Cumartesi, Şubat 11, 2023

APTALLIK

 

Aptallık, aptal olma durumu olmakla birlikte çok bilinen “zekâdan yoksun”, “alık”, “ahmak”, “salak” kelimelerinin manalarına sığdırılamayacak kadar geniştir. Bana göre ise; var olan zekânın ve aklın, hayatı kavrayışta zafiyet göstermesi, nedensellik kuramaması ve de sağduyu ve solduyu oluşturamaması gibi önemli ve göz ardı edilemez boyutları da olma halidir. Eğer böyle ise bir zekâsızlıktan söz etmek, ahmaklıktan söz etmek doğru görünmemektedir. Esasen de var olanın, dış etmenlerin etkisi ile beyinde patolojik takılma durumunun oluşmasıdır. Yani ve hülasa esasen var olanın yok olması değil lakin fazlaca detayına girmenin lüzumsuzluğu gereği kısaca, elde olmayan nedenlerle oluşan ya da vücudun harici ya da dâhili tedariki hormonsal dengesinin bozulması hali de söz konusudur.  

Bir yerde okumuş idim; çok hoşuma gitmişti, aptallık tarifi, “edilen her yeminin, verilen her sözün ardından, yemin ve sözün gerekçelerinin yok sayılarak tekrara heveslenme ya da yeltenme halidir”. Tam tamına böyle mi idi bilemiyorum ama mealen aynen… Hülasa zekânın ve kavrayışın öne geçmesine şans verilmesi, duygusallığın baskın olmaması için çaba gösterenler bu zafiyetin üstesinden gelebiliyorlar, netekim… Aksi takdirde yandı gülüm keten helva…

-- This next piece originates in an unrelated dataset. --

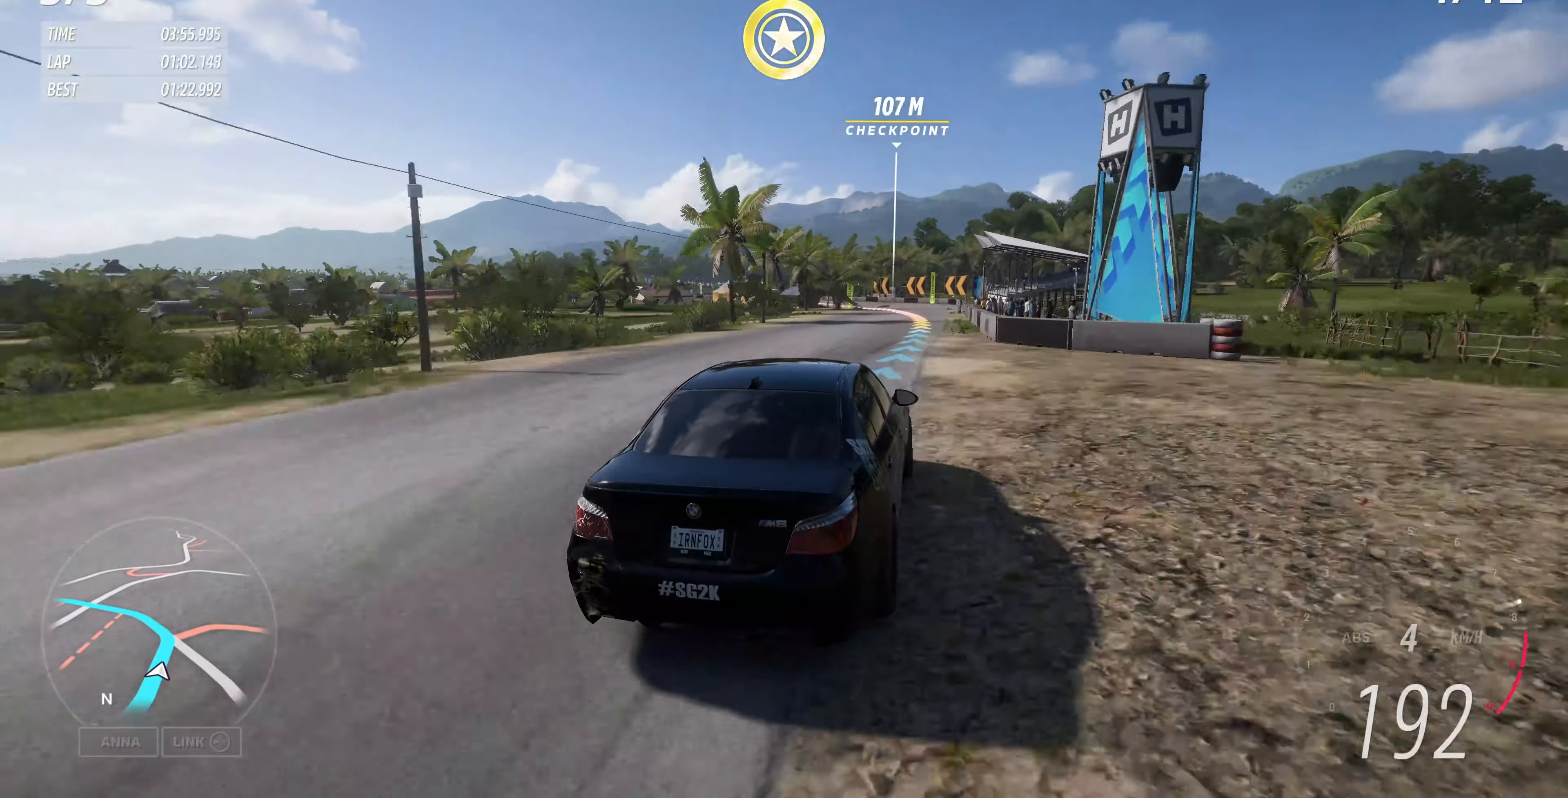
{"buttons": [], "left_stick": "up-left", "right_stick": "up", "events": [[267, "R2", "up"]]}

“Aptallık” insanların zannettiği kadar kolay fark edilir bir şey de değildir, çevremizde kabiliyet, maharet ashabı o kadar çok aptal vardır ki, onları aptal olmayanlardan ayırt ve tespit etmek hiç de kolay değildir, eğer kolay olsa idi aptallar da iyot gibi ortaya çıkar ve tasnif hatta tecrit kolaylaşır, bağlı olarak da hayat daha da manalı hale gelirdi. Lakin ve maalesef böylesine bir kolaylık ademoğullarına bahşedilmemiştir henüz. Yani bu tespit çalışmasının henüz bir mihenk taşı yoktur anlaşılacağı üzere.

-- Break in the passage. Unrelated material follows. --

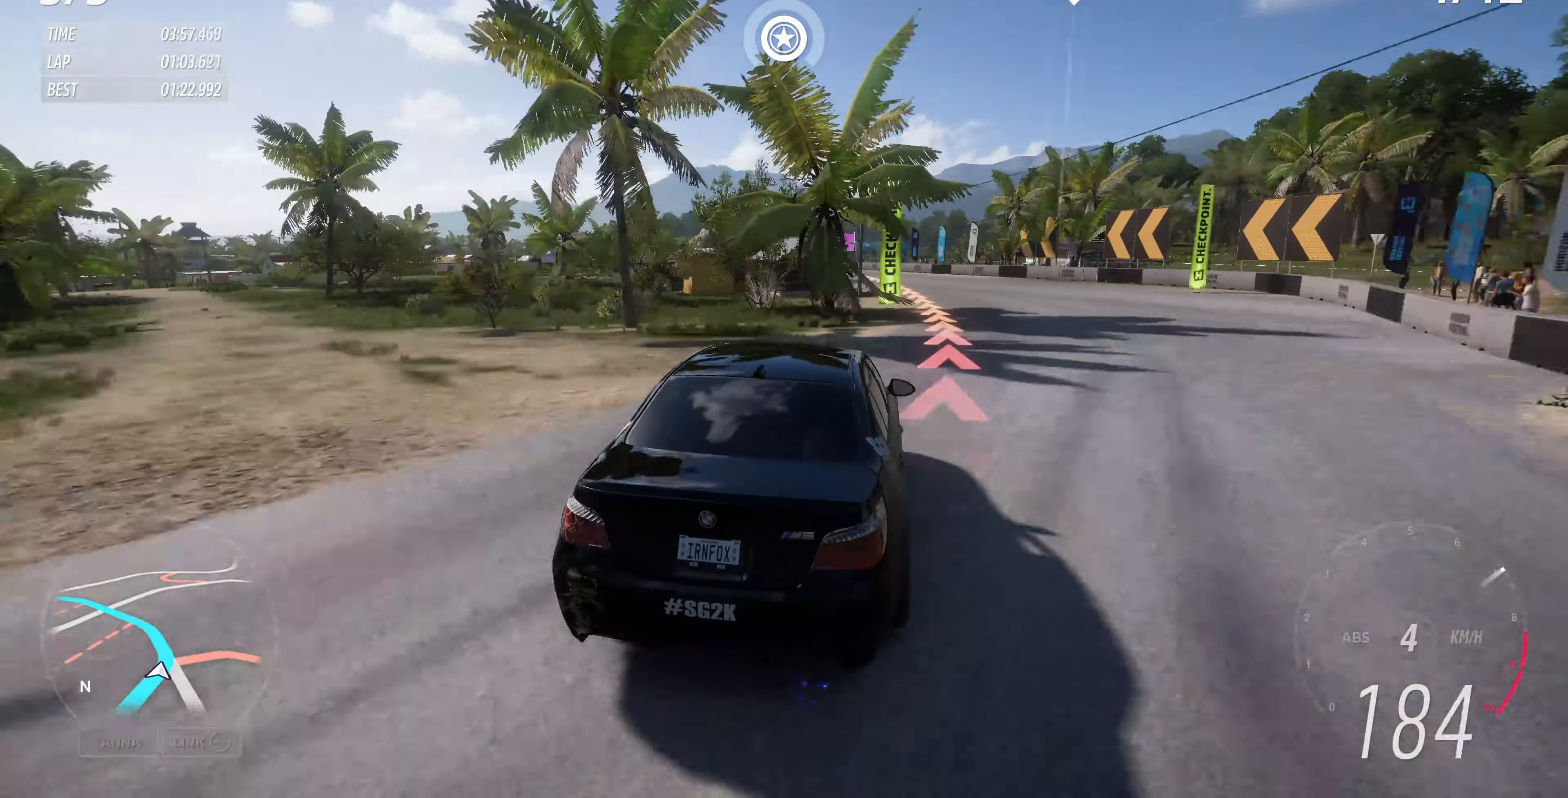
{"buttons": [], "left_stick": "up-left", "right_stick": "up", "events": []}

Bazen fazla zekânın tezahürü bir davranış zafiyeti olarak karşımıza çıkan, en azından bana göre böyle, konuşma anında tabii olmama ya da olamama, eskiden zevk alınan bir dolu faaliyetten zevk almama ya da alamama, içinde olduğu deryanın farkında olmaksızın kendini sadece gözlemci ya da eleştirmen addetme, kendi dışındaki kimsenin fikrine hürmet etmeme ya da tahammül etmeme ya da edememe, kendisine yönelik övgüye çakraları açık iken eleştiriye kapalı olma, eleştiri reddi halinin tıpta mutlaka bir karşılığı olmalıdır ama ben bilmiyorum.

Ahmakların ekseriyeti oluşturduğu yerlere de “ahmakiye”” denir. Bilenler bilir ünlü Rus yazar Mihail Saltıkov Şçedrin “Ahmakiye: Bir Şehrin Hikayesi” diye bir kitap yazar ve nasip olur ben de bu kitabı okurum, üstüne de tefekkür etmek ne zaman ki kaçınılmaz olur, bir şeyler hatırlar, bu kabil yazılar da ortaya çıkmış olur, bu yazının başka da bir manası yoktur, olamaz da… Kitap adeta hicvin ve hayatın ince noktalarının övendirelendirilmesi adına herkesin çok şey bulabileceği bir başyapıt. Kitaptan; “Hilelerini ve manipülasyonlarını sürdürmek için kolayca yalan söylerler. Hiçbir zaman hiçbir şey onların hatası değildir. Yanlış giden bir şeyler olduğunda tartışır, kendilerini haklı çıkarır ve başkalarını suçlarlar. Yakalandıklarında gerçekten üzgün görünebilirler ve bir daha olmayacağı konusunda sözler verip, özür dileyebilirler. Fakat hepsi oyundur. Sorumluluk ya da zorunluluk duyguları yoktur ve tipik olarak sürekli aynı eylemleri tekrar ederler.”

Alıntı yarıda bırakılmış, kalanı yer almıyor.